Il lui tendit une veste bleue, à dentelles élimées, et un pantalon assorti, éclaboussé de sang.
– C'est impossible de trouver un ensemble propre, se justifia-t-il. Tu pourras toujours changer quand on sera dans une ville.
Luna haussa les épaules. Si mettre les vêtements d'un mort ne l'enchantait pas, retrouver son frère était une priorité et la coquetterie se retrouvait remisée au placard. L'ancienne propriétaire des habits avait de plus grandes mensurations que Luna tout en étant plus petite. L'un dans l'autre, cela se jouait à trop peu pour être inconfortable.
– On a assez perdu de temps, dans quelle direction ?
Avec son flair aiguisé, Orchio servait de guide, plus rapide qu'avec une méthode de pistage. Il leva le nez et huma l'air, s'approcha un peu de la végétation et désigna une direction.
La jeune fille appela mentalement sa monture, en tentant de coincer son épée dans sa tenue, avant de penser à chercher une fourreau adapté sur les corps.
« Ils n'en sont plus à ça près, je suppose. »
Partant sur cette réflexion hésitante, elle dénicha une attache en cuir, qu'elle eut tôt fait d'ôter de la ceinture de l'ancien propriétaire et y passa son épée.

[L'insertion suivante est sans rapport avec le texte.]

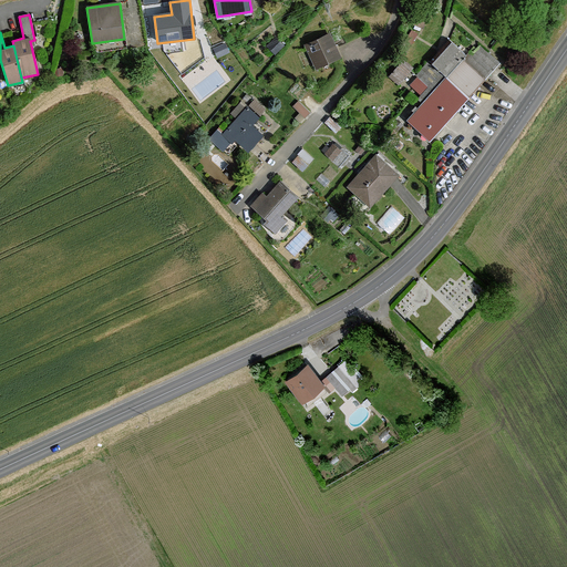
[(326,33),(302,44),(313,69),(338,57),(326,33)]
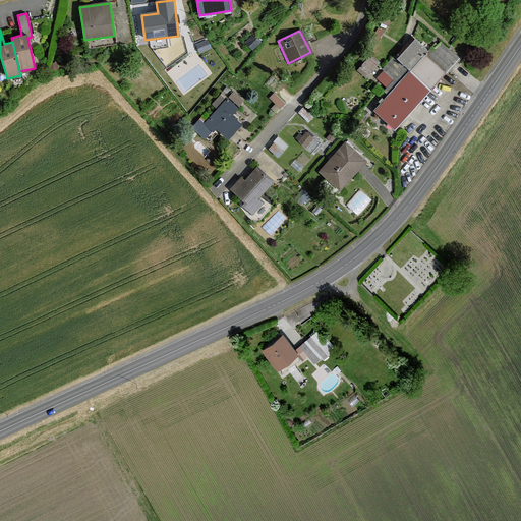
[(410,68),(430,87),(445,71),(425,54),(428,50),(412,37),(394,54),(410,68)]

Elle se rendit compte, l'instant d'après, qu'elle n'avait rien pour l'accrocher sur elle et dut récupérer la ceinture avec. Ce n'était pas encore parfait, puisque la lame dénudée manquait de la couper si elle n'y faisait pas attention. Heureusement, son pantalon d'emprunt était d'un tissu assez épais.
Manaa l'attendait près de leur monture, l'inspecteur éprouvait une méfiance instinctive envers le gros loup et préférait garder ses distances, sans la jeune fille à proximité. Le pîjakil avait encore un peu de sang sur les babines, qu'il léchait de contentement. Lui ne manifestait aucune appréhension ou hostilité envers ses nouveaux maîtres. Au contraire, il semblait apprécier Luna. L'adolescente vint le gratter derrière les oreilles, appréciant au passage la douce épaisseur de sa fourrure.
Son cousin lui avait souvent parlé de ces animaux et de leur capacité à accepter le lien télépathique. Puisant dans sa détermination, elle s'était élancée au-devant de lui, lui offrant ses émotions d'apaisement. Le pîjakil avait souffert de la mort des ses anciens maîtres, auxquels il était lié d'affection et de loyauté. Il avait accueilli les nouveaux arrivants comme une menace et seul le lycanthrope l'avait empêché de les attaquer immédiatement.
La jeune fille était parvenue à abaisser ses réticences et, petit à petit, il s'était laissé séduire par sa personnalité. Cela n'avait pas été évident ; d'abord, Luna lui avait transmis des mots, comme un dialogue mental avec sa famille. Cependant, l'animal de les comprenait pas et lui répondait par de la confusion. Elle modula sa pensée avec des émotions, faisant appel aux sens de l'animal, ce qui se révéla plus efficace. Ce qui était plus évident à dire qu'à deviner. Toutefois, Luna estimait fièrement qu'elle y était parvenue rapidement.
Une fois juchée sur la selle elfique, en tissu et écorce souple, elle aida Manaa à monter. Dans d'autres circonstances, elle aurait été embarrassée de la promiscuité induite par sa manière de l'enlacer pour se maintenir ; pour l'heure, elle concentrait sa conception d'elle-même sur l'efficacité, dans laquelle la pudeur n'avait aucune place.
Le lycan partit de nouveau en tête, il s'enfonça dans les fourrés de sorte que seule sa queue, droite à l'horizontal, dépassait encore. Luna indiqua mentalement sa volonté au pîjakil et il avança à la suite.